Probably, though maybe not as much as they would have under the GOP plan.
The average premium for the most popular Silver plans is 17 percent higher in 2017 than the year before, according to HealthPocket, a technology company that analyzes and compares health plans.
But according to the Congressional Budget Office, under the GOP plan individual health plans would have been 15 to 20 percent higher than under the ACA, on average, and even higher for older people.
Another proposed change could drive up your deductibles and out-of-pocket costs. Under current rules, Silver plans must now cover 70 percent of your expected medical bills. But HHS is proposing lowering that to 66 percent, so you could be responsible for a larger share of your overall costs.
When will I know if my insurer will offer plans in my area next year?
Insurance companies are still deciding whether to participate on the exchanges and if they do, what they will offer, how much they will charge, and in which states they will operate.
HHS has extended the deadline for filing their policies and rates for review until June, but uncertainty about the ACA’s fate has kept some big insurers on the fence. Anthem, Aetna and Molina Healthcare warned earlier this year that they couldn't commit to participating in the ACA exchanges in 2018. So far, only one player, Humana, has officially said it won’t participate in the exchanges in 2018.
What will happen if my insurer decides it won't offer a plan in my state anymore?
Elizabeth Carpenter, a senior vice president at healthcare consultancy Avalere Health, says another insurance company could enter the market. Or you could go off-exchange and buy insurance on the private market.
But make sure you understand what you are buying and how comprehensive it is. “There may be cheaper private insurance available but the quality and cost may not be great,” says Miller from Community Catalyst. If you go off exchange, you can't get tax credits that can help pay your premiums. And if there is no exchange plan offered in your area, those who choose to go without insurance won't be penalized.

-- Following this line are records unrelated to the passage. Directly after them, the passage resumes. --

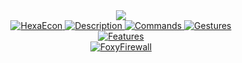 <div align="center">
    <a href="https://ko-fi.com/E1E7PXNKM">
        <img src="https://ko-fi.com/img/githubbutton_sm.svg">
    </a>
</div>
<div align="center">
    <a href="">
        <img src="https://i.imgur.com/s9lkg4e.png" alt="HexaEcon">
    </a>
    <a href="https://imgur.com/fbtXN9p.png">
        <img src="https://imgur.com/fbtXN9p.png" alt="Description">
    </a>
  <a href="https://imgur.com/QM06Ye8.png">
        <img src="https://imgur.com/QM06Ye8.png" alt="Commands">
    </a>
    <a href="https://imgur.com/elXoX3e.png">
        <img src="https://imgur.com/elXoX3e.png" alt="Gestures">
    </a>
</div>
<div align="center">
    <a href="https://imgur.com/f5qUmpk.png">
        <img src="https://imgur.com/f5qUmpk.png" alt="Features">
    </a>
</div>
<div align="center">
    <a href="https://i.imgur.com/smmDfHD.gif">
      <img src="https://i.imgur.com/smmDfHD.gif" alt="FoxyFirewall">
  </a>
</div>

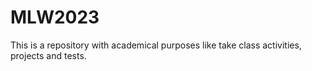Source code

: # MLW2023

This is a repository with academical purposes like take class activities, projects and tests.
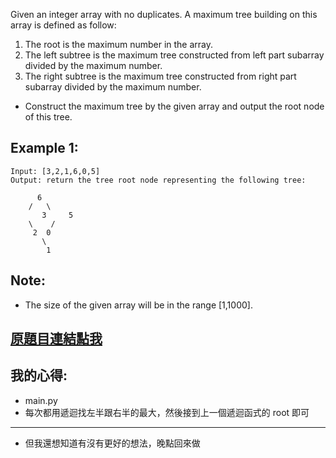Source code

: Given an integer array with no duplicates. A maximum tree building on this array is defined as follow:

1. The root is the maximum number in the array.
2. The left subtree is the maximum tree constructed from left part subarray divided by the maximum number.
3. The right subtree is the maximum tree constructed from right part subarray divided by the maximum number.

* Construct the maximum tree by the given array and output the root node of this tree.

## Example 1:

	Input: [3,2,1,6,0,5]
	Output: return the tree root node representing the following tree:

		  6
		/   \
	       3     5
		\    / 
		 2  0   
		   \
		    1
		
## Note:
* The size of the given array will be in the range [1,1000].

## [原題目連結點我](https://leetcode.com/problems/maximum-binary-tree/)

## 我的心得:
* main.py
* 每次都用遞迴找左半跟右半的最大，然後接到上一個遞迴函式的 root 即可 
-----

* 但我還想知道有沒有更好的想法，晚點回來做
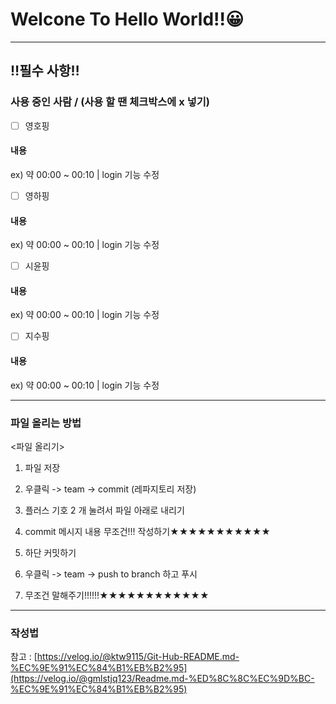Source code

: # Welcone To Hello World!!😀
---
## ‼필수 사항‼
### 사용 중인 사람 / (사용 할 땐 체크박스에 x 넣기)
- [ ] 영호핑
#### 내용
ex) 약 00:00 ~ 00:10 | login 기능 수정
- [ ] 영하핑
#### 내용
ex) 약 00:00 ~ 00:10 | login 기능 수정
- [ ] 시윤핑
#### 내용
ex) 약 00:00 ~ 00:10 | login 기능 수정
- [ ] 지수핑
#### 내용
ex) 약 00:00 ~ 00:10 | login 기능 수정



---
### 파일 올리는 방법
<파일 올리기>
1. 파일 저장
2. 우클릭 -> team -> commit (레파지토리 저장)
3. 플러스 기호 2 개 눌려서 파일 아래로 내리기
4. commit 메시지 내용 무조건!!! 작성하기★★★★★★★★★★★

5. 하단 커밋하기
6. 우클릭 -> team -> push to branch 하고 푸시
7. 무조건 말해주기!!!!!!★★★★★★★★★★★★
---
### 작성법
참고 : [https://velog.io/@ktw9115/Git-Hub-README.md-%EC%9E%91%EC%84%B1%EB%B2%95](https://velog.io/@gmlstjq123/Readme.md-%ED%8C%8C%EC%9D%BC-%EC%9E%91%EC%84%B1%EB%B2%95)
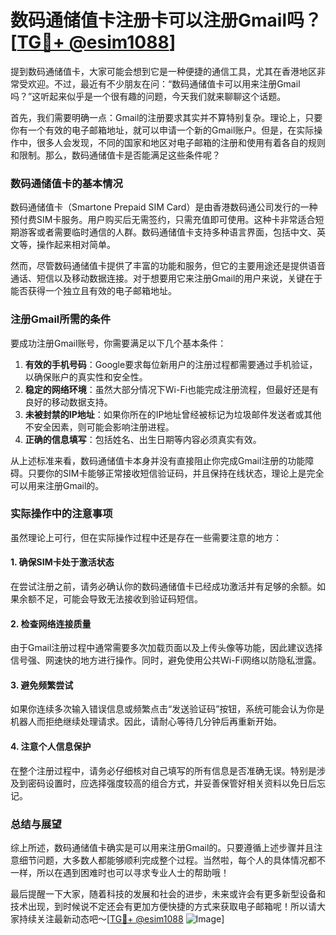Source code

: # 数码通储值卡注册卡可以注册Gmail吗？[[TG💪+ @esim1088](https://t.me/s/esim1088)]

提到数码通储值卡，大家可能会想到它是一种便捷的通信工具，尤其在香港地区非常受欢迎。不过，最近有不少朋友在问：“数码通储值卡可以用来注册Gmail吗？”这听起来似乎是一个很有趣的问题，今天我们就来聊聊这个话题。

首先，我们需要明确一点：Gmail的注册要求其实并不算特别复杂。理论上，只要你有一个有效的电子邮箱地址，就可以申请一个新的Gmail账户。但是，在实际操作中，很多人会发现，不同的国家和地区对电子邮箱的注册和使用有着各自的规则和限制。那么，数码通储值卡是否能满足这些条件呢？

### 数码通储值卡的基本情况

数码通储值卡（Smartone Prepaid SIM Card）是由香港数码通公司发行的一种预付费SIM卡服务。用户购买后无需签约，只需充值即可使用。这种卡非常适合短期游客或者需要临时通信的人群。数码通储值卡支持多种语言界面，包括中文、英文等，操作起来相对简单。

然而，尽管数码通储值卡提供了丰富的功能和服务，但它的主要用途还是提供语音通话、短信以及移动数据连接。对于想要用它来注册Gmail的用户来说，关键在于能否获得一个独立且有效的电子邮箱地址。

### 注册Gmail所需的条件

要成功注册Gmail账号，你需要满足以下几个基本条件：

1. **有效的手机号码**：Google要求每位新用户的注册过程都需要通过手机验证，以确保账户的真实性和安全性。
2. **稳定的网络环境**：虽然大部分情况下Wi-Fi也能完成注册流程，但最好还是有良好的移动数据支持。
3. **未被封禁的IP地址**：如果你所在的IP地址曾经被标记为垃圾邮件发送者或其他不安全因素，则可能会影响注册进程。
4. **正确的信息填写**：包括姓名、出生日期等内容必须真实有效。

从上述标准来看，数码通储值卡本身并没有直接阻止你完成Gmail注册的功能障碍。只要你的SIM卡能够正常接收短信验证码，并且保持在线状态，理论上是完全可以用来注册Gmail的。

### 实际操作中的注意事项

虽然理论上可行，但在实际操作过程中还是存在一些需要注意的地方：

#### 1. 确保SIM卡处于激活状态
在尝试注册之前，请务必确认你的数码通储值卡已经成功激活并有足够的余额。如果余额不足，可能会导致无法接收到验证码短信。

#### 2. 检查网络连接质量
由于Gmail注册过程中通常需要多次加载页面以及上传头像等功能，因此建议选择信号强、网速快的地方进行操作。同时，避免使用公共Wi-Fi网络以防隐私泄露。

#### 3. 避免频繁尝试
如果你连续多次输入错误信息或频繁点击“发送验证码”按钮，系统可能会认为你是机器人而拒绝继续处理请求。因此，请耐心等待几分钟后再重新开始。

#### 4. 注意个人信息保护
在整个注册过程中，请务必仔细核对自己填写的所有信息是否准确无误。特别是涉及到密码设置时，应选择强度较高的组合方式，并妥善保管好相关资料以免日后忘记。

### 总结与展望

综上所述，数码通储值卡确实是可以用来注册Gmail的。只要遵循上述步骤并且注意细节问题，大多数人都能够顺利完成整个过程。当然啦，每个人的具体情况都不一样，所以在遇到困难时也可以寻求专业人士的帮助哦！

最后提醒一下大家，随着科技的发展和社会的进步，未来或许会有更多新型设备和技术出现，到时候说不定还会有更加方便快捷的方式来获取电子邮箱呢！所以请大家持续关注最新动态吧～[[TG💪+ @esim1088](https://t.me/s/esim1088) ![Image](https://i.postimg.cc/4NQfJmqS/Snipaste-2025-05-13-00-14-12.png)]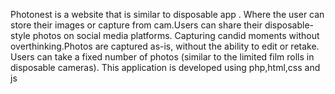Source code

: Photonest is a website that is similar to disposable app .
Where the user can store their images or capture from cam.Users can share their disposable-style photos on social media platforms.
Capturing candid moments without overthinking.Photos are captured as-is, without the ability to edit or retake.
Users can take a fixed number of photos (similar to the limited film rolls in disposable cameras).
This application is developed using php,html,css and js
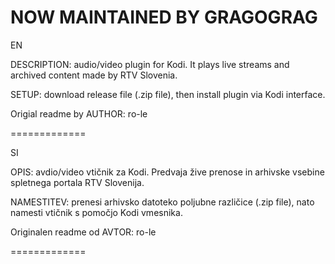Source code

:






NOW MAINTAINED BY GRAGOGRAG
=============

EN

DESCRIPTION: audio/video plugin for Kodi. It plays live streams and archived content made by RTV Slovenia.

SETUP: download release file (.zip file), then install plugin via Kodi interface.

Origial readme by AUTHOR: ro-le

=============

SI

OPIS: avdio/video vtičnik za Kodi. Predvaja žive prenose in arhivske vsebine spletnega portala RTV Slovenija.

NAMESTITEV: prenesi arhivsko datoteko poljubne različice (.zip file), nato namesti vtičnik s pomočjo Kodi vmesnika.

Originalen readme od AVTOR: ro-le

=============
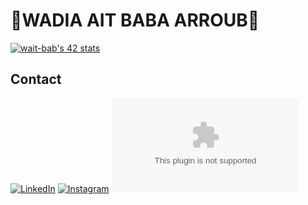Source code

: # 🌟WADIA AIT BABA ARROUB🌟


<a href="https://github.com/oakoudad/badge42">
    <img src="https://badge.mediaplus.ma/darkgray/wait-bab" alt="wait-bab's 42 stats" />
</a>

## Contact

[![LinkedIn](https://www.linkedin.com/in/wadia-ait-baba-arroub-b10230218/)](https://www.linkedin.com) 
[![Instagram](https://www.instagram.com/wadia.edit/)](https://www.instagram.com)
[![Gmail](wadiaaitbabaarroub2gmail.com)](mailto:example@gmail.com)
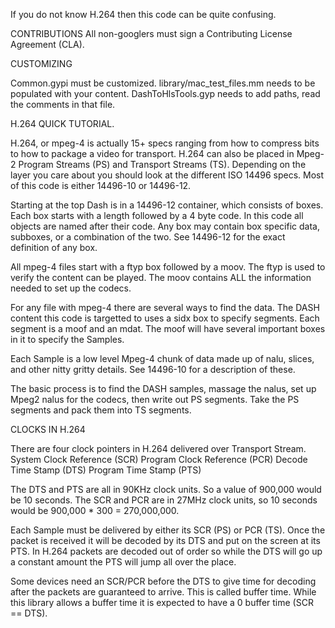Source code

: If you do not know H.264 then this code can be quite confusing.

CONTRIBUTIONS
All non-googlers must sign a Contributing License Agreement (CLA).

CUSTOMIZING

  Common.gypi must be customized.
  library/mac_test_files.mm needs to be populated with your content.
  DashToHlsTools.gyp needs to add paths, read the comments in that file.


H.264 QUICK TUTORIAL.

H.264, or mpeg-4 is actually 15+ specs ranging from how to compress bits to
how to package a video for transport.  H.264 can also be placed in Mpeg-2
Program Streams (PS) and Transport Streams (TS).  Depending on the layer you
care about you should look at the different ISO 14496 specs.  Most of this
code is either 14496-10 or 14496-12.

Starting at the top Dash is in a 14496-12 container, which consists of boxes.
Each box starts with a length followed by a 4 byte code.  In this code all
objects are named after their code.  Any box may contain box specific data,
subboxes, or a combination of the two.  See 14496-12 for the exact definition
of any box.

All mpeg-4 files start with a ftyp box followed by a moov.  The ftyp is used
to verify the content can be played.  The moov contains ALL the information
needed to set up the codecs.

For any file with mpeg-4 there are several ways to find the data.  The DASH
content this code is targetted to uses a sidx box to specify segments.  Each
segment is a moof and an mdat.  The moof will have several important boxes in
it to specify the Samples.

Each Sample is a low level Mpeg-4 chunk of data made up of nalu, slices, and
other nitty gritty details.  See 14496-10 for a description of these.

The basic process is to find the DASH samples, massage the nalus, set up
Mpeg2 nalus for the codecs, then write out PS segments.  Take the PS segments
and pack them into TS segments.

CLOCKS IN H.264

There are four clock pointers in H.264 delivered over Transport Stream.
System Clock Reference (SCR)
Program Clock Reference (PCR)
Decode Time Stamp (DTS)
Program Time Stamp (PTS)

The DTS and  PTS are all in 90KHz clock units.  So a value of 900,000 would be
10 seconds.  The SCR and PCR are in 27MHz clock units, so 10 seconds would be
900,000 * 300 = 270,000,000.

Each Sample must be delivered by either its SCR (PS) or PCR (TS).  Once the
packet is received it will be decoded by its DTS and put on the screen at
its PTS.  In H.264 packets are decoded out of order so while the DTS will go
up a constant amount the PTS will jump all over the place.

Some devices need an SCR/PCR before the DTS to give time for decoding after
the packets are guaranteed to arrive.  This is called buffer time.
While this library allows a buffer time it is expected to have a 0 buffer
time (SCR == DTS).

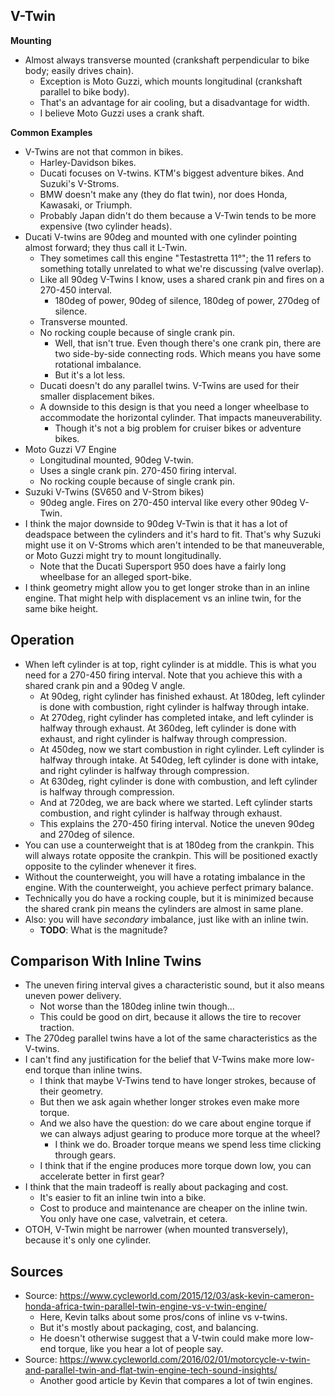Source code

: ## V-Twin

**Mounting**

- Almost always transverse mounted (crankshaft perpendicular to bike
  body; easily drives chain).
  - Exception is Moto Guzzi, which mounts longitudinal (crankshaft
    parallel to bike body).
  - That's an advantage for air cooling, but a disadvantage for width.
  - I believe Moto Guzzi uses a crank shaft.

**Common Examples**

- V-Twins are not that common in bikes.
  - Harley-Davidson bikes.
  - Ducati focuses on V-twins. KTM's biggest adventure bikes. And
    Suzuki's V-Stroms.
  - BMW doesn't make any (they do flat twin), nor does Honda, Kawasaki,
    or Triumph.
  - Probably Japan didn't do them because a V-Twin tends to be more
    expensive (two cylinder heads).
- Ducati V-twins are 90deg and mounted with one cylinder pointing almost
  forward; they thus call it L-Twin.
  - They sometimes call this engine "Testastretta 11°"; the 11 refers to
    something totally unrelated to what we're discussing (valve
    overlap).
  - Like all 90deg V-Twins I know, uses a shared crank pin and fires on
    a 270-450 interval.
    - 180deg of power, 90deg of silence, 180deg of power, 270deg of
      silence.
  - Transverse mounted.
  - No rocking couple because of single crank pin.
    - Well, that isn't true. Even though there's one crank pin, there
      are two side-by-side connecting rods. Which means you have some
      rotational imbalance.
    - But it's a lot less.
  - Ducati doesn't do any parallel twins. V-Twins are used for their
    smaller displacement bikes.
  - A downside to this design is that you need a longer wheelbase to
    accommodate the horizontal cylinder. That impacts maneuverability.
    - Though it's not a big problem for cruiser bikes or adventure
      bikes.
- Moto Guzzi V7 Engine
  - Longitudinal mounted, 90deg V-twin.
  - Uses a single crank pin. 270-450 firing interval.
  - No rocking couple because of single crank pin.
- Suzuki V-Twins (SV650 and V-Strom bikes)
  - 90deg angle. Fires on 270-450 interval like every other 90deg
    V-Twin.
- I think the major downside to 90deg V-Twin is that it has a lot of
  deadspace between the cylinders and it's hard to fit. That's why
  Suzuki might use it on V-Stroms which aren't intended to be that
  maneuverable, or Moto Guzzi might try to mount longitudinally.
  - Note that the Ducati Supersport 950 does have a fairly long
    wheelbase for an alleged sport-bike.
- I think geometry might allow you to get longer stroke than in an
  inline engine. That might help with displacement vs an inline twin,
  for the same bike height.

## Operation

- When left cylinder is at top, right cylinder is at middle. This is
  what you need for a 270-450 firing interval. Note that you achieve
  this with a shared crank pin and a 90deg V angle.
  - At 90deg, right cylinder has finished exhaust. At 180deg, left
    cylinder is done with combustion, right cylinder is halfway
    through intake.
  - At 270deg, right cylinder has completed intake, and left cylinder
    is halfway through exhaust. At 360deg, left cylinder is done with
    exhaust, and right cylinder is halfway through compression.
  - At 450deg, now we start combustion in right cylinder. Left
    cylinder is halfway through intake. At 540deg, left cylinder is
    done with intake, and right cylinder is halfway through
    compression.
  - At 630deg, right cylinder is done with combustion, and left
    cylinder is halfway through compression.
  - And at 720deg, we are back where we started. Left cylinder starts
    combustion, and right cylinder is halfway through exhaust.
  - This explains the 270-450 firing interval. Notice the uneven 90deg
    and 270deg of silence.
- You can use a counterweight that is at 180deg from the crankpin.
  This will always rotate opposite the crankpin. This will be
  positioned exactly opposite to the cylinder whenever it fires.
- Without the counterweight, you will have a rotating imbalance in the
  engine. With the counterweight, you achieve perfect primary balance.
- Technically you do have a rocking couple, but it is minimized because
  the shared crank pin means the cylinders are almost in same plane.
- Also: you will have _secondary_ imbalance, just like with an inline
  twin.
  - **TODO**: What is the magnitude?

## Comparison With Inline Twins

- The uneven firing interval gives a characteristic sound, but it also
  means uneven power delivery.
  - Not worse than the 180deg inline twin though...
  - This could be good on dirt, because it allows the tire to recover
    traction.
- The 270deg parallel twins have a lot of the same characteristics as
  the V-twins.
- I can't find any justification for the belief that V-Twins make more
  low-end torque than inline twins.
  - I think that maybe V-Twins tend to have longer strokes, because of
    their geometry.
  - But then we ask again whether longer strokes even make more torque.
  - And we also have the question: do we care about engine torque if we
    can always adjust gearing to produce more torque at the wheel?
    - I think we do. Broader torque means we spend less time clicking
      through gears.
  - I think that if the engine produces more torque down low, you can
    accelerate better in first gear?
- I think that the main tradeoff is really about packaging and cost.
  - It's easier to fit an inline twin into a bike.
  - Cost to produce and maintenance are cheaper on the inline twin. You
    only have one case, valvetrain, et cetera.
- OTOH, V-Twin might be narrower (when mounted transversely), because
  it's only one cylinder.

## Sources

- Source:
  https://www.cycleworld.com/2015/12/03/ask-kevin-cameron-honda-africa-twin-parallel-twin-engine-vs-v-twin-engine/
  - Here, Kevin talks about some pros/cons of inline vs v-twins.
  - But it's mostly about packaging, cost, and balancing.
  - He doesn't otherwise suggest that a V-twin could make more low-end
    torque, like you hear a lot of people say.
- Source:
  https://www.cycleworld.com/2016/02/01/motorcycle-v-twin-and-parallel-twin-and-flat-twin-engine-tech-sound-insights/
  - Another good article by Kevin that compares a lot of twin engines.
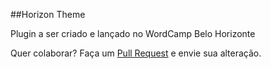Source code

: ##Horizon Theme

Plugin a ser criado e lançado no WordCamp Belo Horizonte

Quer colaborar? Faça um [Pull Request](http://pythonclub.com.br/como-fazer-fork-clone-push-pull-request-no-github.html) e envie sua alteração.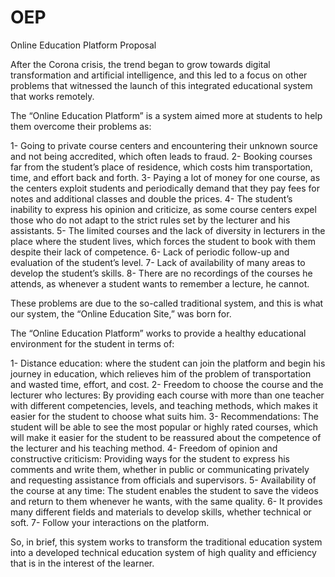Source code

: # OEP
Online Education Platform Proposal

After the Corona crisis, the trend began to grow towards digital transformation and artificial intelligence, and this led to a focus on other problems that witnessed the launch of this integrated educational system that works remotely.

The “Online Education Platform” is a system aimed more at students to help them overcome their problems as:

1- Going to private course centers and encountering their unknown source and not being accredited, which often leads to fraud.
2- Booking courses far from the student’s place of residence, which costs him transportation, time, and effort back and forth.
3- Paying a lot of money for one course, as the centers exploit students and periodically demand that they pay fees for notes and additional classes and double the prices.
4- The student’s inability to express his opinion and criticize, as some course centers expel those who do not adapt to the strict rules set by the lecturer and his assistants.
5- The limited courses and the lack of diversity in lecturers in the place where the student lives, which forces the student to book with them despite their lack of competence.
6- Lack of periodic follow-up and evaluation of the student’s level.
7- Lack of availability of many areas to develop the student’s skills.
8- There are no recordings of the courses he attends, as whenever a student wants to remember a lecture, he cannot.

These problems are due to the so-called traditional system, and this is what our system, the “Online Education Site,” was born for.

The “Online Education Platform” works to provide a healthy educational environment for the student in terms of:

1- Distance education: where the student can join the platform and begin his journey in education, which relieves him of the problem of transportation and wasted time, effort, and cost.
2- Freedom to choose the course and the lecturer who lectures: By providing each course with more than one teacher with different competencies, levels, and teaching methods, which makes it easier for the student to choose what suits him.
3- Recommendations: The student will be able to see the most popular or highly rated courses, which will make it easier for the student to be reassured about the competence of the lecturer and his teaching method.
4- Freedom of opinion and constructive criticism: Providing ways for the student to express his comments and write them, whether in public or communicating privately and requesting assistance from officials and supervisors.
5- Availability of the course at any time: The student enables the student to save the videos and return to them whenever he wants, with the same quality.
6- It provides many different fields and materials to develop skills, whether technical or soft.
7- Follow your interactions on the platform.

So, in brief, this system works to transform the traditional education system into a developed technical education system of high quality and efficiency that is in the interest of the learner.
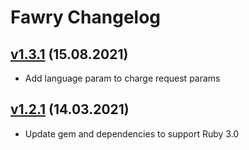 # Fawry Changelog

## [v1.3.1](https://github.com/fawry-api/fawry/releases/tag/v1.3.1) (15.08.2021)
- Add language param to charge request params

## [v1.2.1](https://github.com/fawry-api/fawry/releases/tag/v1.2.1) (14.03.2021)
- Update gem and dependencies to support Ruby 3.0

If I get insurance through my employer or Medicare, will I be affected?
Not likely. The ACA mandated many changes to employer health insurance and provided additional funding for Medicare, but no changes are planned for job-based insurance or Medicare.
If I have questions about my ACA health insurance, where can I go for help?
You can get information at HealthCare.gov. It also has a tool you can use to find in-person assistance organizations by zip code. You can get other information and find resources about the ACA at Enroll America and Families USA, a nonprofit, nonpartisan healthcare advocacy group.